*Set of tasks:*
**1.** Answer these questions using the passage on mosquitoes and the Panama Canal:
(a) In what year was the Panama Railway completed?
(b) How many lives did the failed French attempts to build the Canal cost?
(c) What post did Gargas hold when the USA took over building the canal?
**2.** Carry on the passage on mosquitoes and the Panama Canal from the point where it stops.

*Passage for review:*
Beating the mosquito

VulcanSpirit
Richard & Alison Brunstrom
Mon 19 Mar 2012 02:37
Yellow fever and malaria are both transmitted by mosquitoes and played a major role in the building of the Panama Canal - but we've yet to be bitten here (although we are taking the tablets!). Why?
 
The answer is one man, Colonel Dr William Gargas, US Army Medical Corps.
 
The Panama Railway completed in 1885 cost at least 5000 lives. They financed their hospital by selling the corpses of their workers for medical students to dissect. The failed French attempts to build the Canal, 1880-1903, cost over 22 000 lives thus making it the most costly human endeavour ever, other than war.  The vast majority of these victims died of yellow fever or malaria.
 
The fact that malaria and yellow fever were transmitted by mosquitoes only became known at the very end of the nineteenth century. When the USA took over building the canal in 1903 Gargas, as the newly appointed Chief Medical Officer insisted on a mosquito control programme before construction work started. He persuaded the President to fund it and the rest is history - from which we still need to learn.

(Dataset entries)
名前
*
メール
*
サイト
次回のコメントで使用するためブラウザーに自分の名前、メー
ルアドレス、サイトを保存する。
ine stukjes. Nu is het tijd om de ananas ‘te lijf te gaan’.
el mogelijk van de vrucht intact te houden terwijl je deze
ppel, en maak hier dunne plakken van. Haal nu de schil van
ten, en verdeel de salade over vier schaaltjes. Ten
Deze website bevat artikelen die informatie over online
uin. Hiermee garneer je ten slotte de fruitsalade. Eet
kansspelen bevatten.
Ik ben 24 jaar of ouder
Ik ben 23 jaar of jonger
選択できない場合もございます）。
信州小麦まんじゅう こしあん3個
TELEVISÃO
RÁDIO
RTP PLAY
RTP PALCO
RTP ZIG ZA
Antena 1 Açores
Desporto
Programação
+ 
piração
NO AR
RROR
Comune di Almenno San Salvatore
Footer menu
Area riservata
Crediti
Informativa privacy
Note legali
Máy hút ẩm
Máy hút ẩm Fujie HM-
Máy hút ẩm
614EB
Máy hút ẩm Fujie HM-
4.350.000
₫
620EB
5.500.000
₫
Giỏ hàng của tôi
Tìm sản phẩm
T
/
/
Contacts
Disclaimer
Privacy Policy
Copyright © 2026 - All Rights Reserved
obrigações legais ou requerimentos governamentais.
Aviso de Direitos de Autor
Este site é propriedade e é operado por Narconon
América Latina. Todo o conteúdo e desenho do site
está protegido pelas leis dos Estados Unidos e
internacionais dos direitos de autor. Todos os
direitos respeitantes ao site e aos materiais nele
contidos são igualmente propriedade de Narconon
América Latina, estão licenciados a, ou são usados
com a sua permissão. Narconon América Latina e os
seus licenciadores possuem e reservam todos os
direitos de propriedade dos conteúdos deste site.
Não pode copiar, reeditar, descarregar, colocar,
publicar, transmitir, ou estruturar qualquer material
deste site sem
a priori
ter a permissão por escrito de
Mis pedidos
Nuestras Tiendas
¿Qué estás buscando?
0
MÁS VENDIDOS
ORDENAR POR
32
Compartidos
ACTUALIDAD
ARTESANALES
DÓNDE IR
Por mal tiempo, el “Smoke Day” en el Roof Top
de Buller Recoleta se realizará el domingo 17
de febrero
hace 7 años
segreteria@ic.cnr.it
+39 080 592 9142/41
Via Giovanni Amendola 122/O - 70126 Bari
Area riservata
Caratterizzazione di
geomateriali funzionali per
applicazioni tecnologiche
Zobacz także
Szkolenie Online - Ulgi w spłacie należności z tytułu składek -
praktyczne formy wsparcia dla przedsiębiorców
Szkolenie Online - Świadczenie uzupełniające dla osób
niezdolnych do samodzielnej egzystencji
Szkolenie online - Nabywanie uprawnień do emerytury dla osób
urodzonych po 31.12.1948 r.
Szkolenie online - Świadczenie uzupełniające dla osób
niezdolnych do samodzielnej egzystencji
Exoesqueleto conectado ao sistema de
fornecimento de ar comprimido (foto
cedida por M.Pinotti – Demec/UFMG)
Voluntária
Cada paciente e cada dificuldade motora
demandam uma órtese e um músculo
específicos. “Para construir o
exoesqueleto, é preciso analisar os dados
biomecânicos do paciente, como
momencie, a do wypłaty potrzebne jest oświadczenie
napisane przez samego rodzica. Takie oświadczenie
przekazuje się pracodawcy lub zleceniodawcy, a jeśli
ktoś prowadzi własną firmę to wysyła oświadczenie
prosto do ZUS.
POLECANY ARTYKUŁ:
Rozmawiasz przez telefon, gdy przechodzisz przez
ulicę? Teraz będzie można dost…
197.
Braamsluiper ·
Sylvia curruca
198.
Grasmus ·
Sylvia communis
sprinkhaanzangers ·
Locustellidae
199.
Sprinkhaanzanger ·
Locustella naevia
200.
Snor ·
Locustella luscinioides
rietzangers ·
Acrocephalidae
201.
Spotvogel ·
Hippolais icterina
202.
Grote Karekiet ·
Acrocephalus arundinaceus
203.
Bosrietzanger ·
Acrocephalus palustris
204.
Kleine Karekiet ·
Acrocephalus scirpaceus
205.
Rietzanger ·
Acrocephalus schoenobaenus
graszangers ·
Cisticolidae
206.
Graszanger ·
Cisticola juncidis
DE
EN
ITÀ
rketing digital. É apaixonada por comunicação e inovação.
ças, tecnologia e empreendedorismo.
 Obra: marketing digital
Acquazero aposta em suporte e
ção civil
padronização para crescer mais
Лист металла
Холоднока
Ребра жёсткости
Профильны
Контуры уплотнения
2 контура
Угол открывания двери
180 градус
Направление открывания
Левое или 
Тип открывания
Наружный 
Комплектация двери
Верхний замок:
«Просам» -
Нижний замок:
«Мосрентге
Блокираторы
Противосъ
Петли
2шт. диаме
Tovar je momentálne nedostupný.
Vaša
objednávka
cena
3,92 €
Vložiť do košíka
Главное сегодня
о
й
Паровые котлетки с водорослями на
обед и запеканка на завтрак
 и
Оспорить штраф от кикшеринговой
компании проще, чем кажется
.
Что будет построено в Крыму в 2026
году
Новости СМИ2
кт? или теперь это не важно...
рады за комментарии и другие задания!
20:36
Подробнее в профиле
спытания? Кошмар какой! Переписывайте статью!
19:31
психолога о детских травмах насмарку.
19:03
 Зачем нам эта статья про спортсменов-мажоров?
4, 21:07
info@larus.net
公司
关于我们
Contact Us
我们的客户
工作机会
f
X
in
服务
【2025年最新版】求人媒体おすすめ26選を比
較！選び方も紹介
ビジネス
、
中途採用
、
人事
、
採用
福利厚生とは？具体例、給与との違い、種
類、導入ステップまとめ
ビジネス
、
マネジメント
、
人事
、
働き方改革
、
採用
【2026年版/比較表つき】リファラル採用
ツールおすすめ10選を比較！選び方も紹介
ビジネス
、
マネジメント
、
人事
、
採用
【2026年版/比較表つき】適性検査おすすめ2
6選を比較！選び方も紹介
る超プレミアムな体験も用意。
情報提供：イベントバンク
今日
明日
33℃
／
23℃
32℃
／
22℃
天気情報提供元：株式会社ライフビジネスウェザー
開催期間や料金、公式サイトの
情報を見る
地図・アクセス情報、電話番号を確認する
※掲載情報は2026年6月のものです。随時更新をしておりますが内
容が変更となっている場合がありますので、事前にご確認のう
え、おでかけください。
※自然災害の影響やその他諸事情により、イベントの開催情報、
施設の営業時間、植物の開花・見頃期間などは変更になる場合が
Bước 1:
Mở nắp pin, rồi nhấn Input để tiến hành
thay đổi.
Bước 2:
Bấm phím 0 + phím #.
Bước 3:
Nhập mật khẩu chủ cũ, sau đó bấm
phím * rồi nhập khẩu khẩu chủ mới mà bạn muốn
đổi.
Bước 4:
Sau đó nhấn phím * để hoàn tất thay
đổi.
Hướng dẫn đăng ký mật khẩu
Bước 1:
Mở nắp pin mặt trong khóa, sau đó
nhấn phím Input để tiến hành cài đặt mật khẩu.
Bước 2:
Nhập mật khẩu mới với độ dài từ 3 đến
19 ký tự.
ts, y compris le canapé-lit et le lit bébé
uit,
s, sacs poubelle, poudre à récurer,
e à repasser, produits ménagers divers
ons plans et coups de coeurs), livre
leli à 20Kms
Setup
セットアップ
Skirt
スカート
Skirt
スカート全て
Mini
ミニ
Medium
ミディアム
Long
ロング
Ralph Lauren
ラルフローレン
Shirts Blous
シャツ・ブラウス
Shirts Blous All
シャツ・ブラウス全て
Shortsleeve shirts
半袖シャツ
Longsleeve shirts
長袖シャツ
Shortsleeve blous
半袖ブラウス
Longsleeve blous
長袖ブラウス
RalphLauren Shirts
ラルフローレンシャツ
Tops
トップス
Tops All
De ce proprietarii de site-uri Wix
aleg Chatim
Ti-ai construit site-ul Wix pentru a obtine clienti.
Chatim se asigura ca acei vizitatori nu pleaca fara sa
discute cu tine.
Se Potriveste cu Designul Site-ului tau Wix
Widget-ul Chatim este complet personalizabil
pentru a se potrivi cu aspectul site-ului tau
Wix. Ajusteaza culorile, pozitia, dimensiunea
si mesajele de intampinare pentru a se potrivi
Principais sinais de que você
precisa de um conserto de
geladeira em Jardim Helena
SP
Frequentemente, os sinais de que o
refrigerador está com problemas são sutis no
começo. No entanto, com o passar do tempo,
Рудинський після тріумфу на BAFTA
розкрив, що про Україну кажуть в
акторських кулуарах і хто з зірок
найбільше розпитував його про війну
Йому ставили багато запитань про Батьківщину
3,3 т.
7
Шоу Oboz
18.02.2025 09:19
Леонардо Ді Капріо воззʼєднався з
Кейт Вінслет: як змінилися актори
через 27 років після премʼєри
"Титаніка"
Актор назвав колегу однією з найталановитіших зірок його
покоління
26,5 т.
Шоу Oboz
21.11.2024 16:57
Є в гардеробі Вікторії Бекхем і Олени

*Your written answers:*
**1.**
(a) 1885
(b) Over 22 000
(c) Newly appointed Chief Medical Officer

**2.**
Mosquito larvae live in stagnant fresh water - ponds, water butts, puddles, anything will do. Central Panama has 3000mm of rain a year (that's a lot) so there is a lot of water standing about. Gargas targetted this. He had water butts sealed, swamps were drained, roads were surfaced to remove puddles, piped water was supplied to houses and mains drainage installed, diesel oil was sprayed onto standing water to prevent the air-breathing larvae from surfacing (including, ingeniously, allowing diesel to drip into slow moving streams so that it would collect on the surface of any pools). But this was not all; every house where infected people were found was fumigated with burning sulphur, all infected people were segregated and kept behind screens so that they could not pass on the infection (mosquitoes are themselves infected by biting infected humans, then transmit the disease to a new human host), and mosquito nets were used for sleeping. Every single house was visited, several times, and appropriate peventative action taken. 
 
These measures were stunningly effective. The last yellow fever victim in the Canal Zone died in November 1906; there were no more. Malaria took longer, but by June 1910 malaria deaths were down to 1% of what they had previously been. The Canal Zone remains effectively free of malaria and yellow fever today. The US-built Canal took about 5000 lives. Horrific by today's standards, but a fraction of what it might have been without Gargas.
 
But did you know that (according to The Lancet) 1.2 million people worldwide died of malaria in 2010? Gargas still has a lesson to teach us.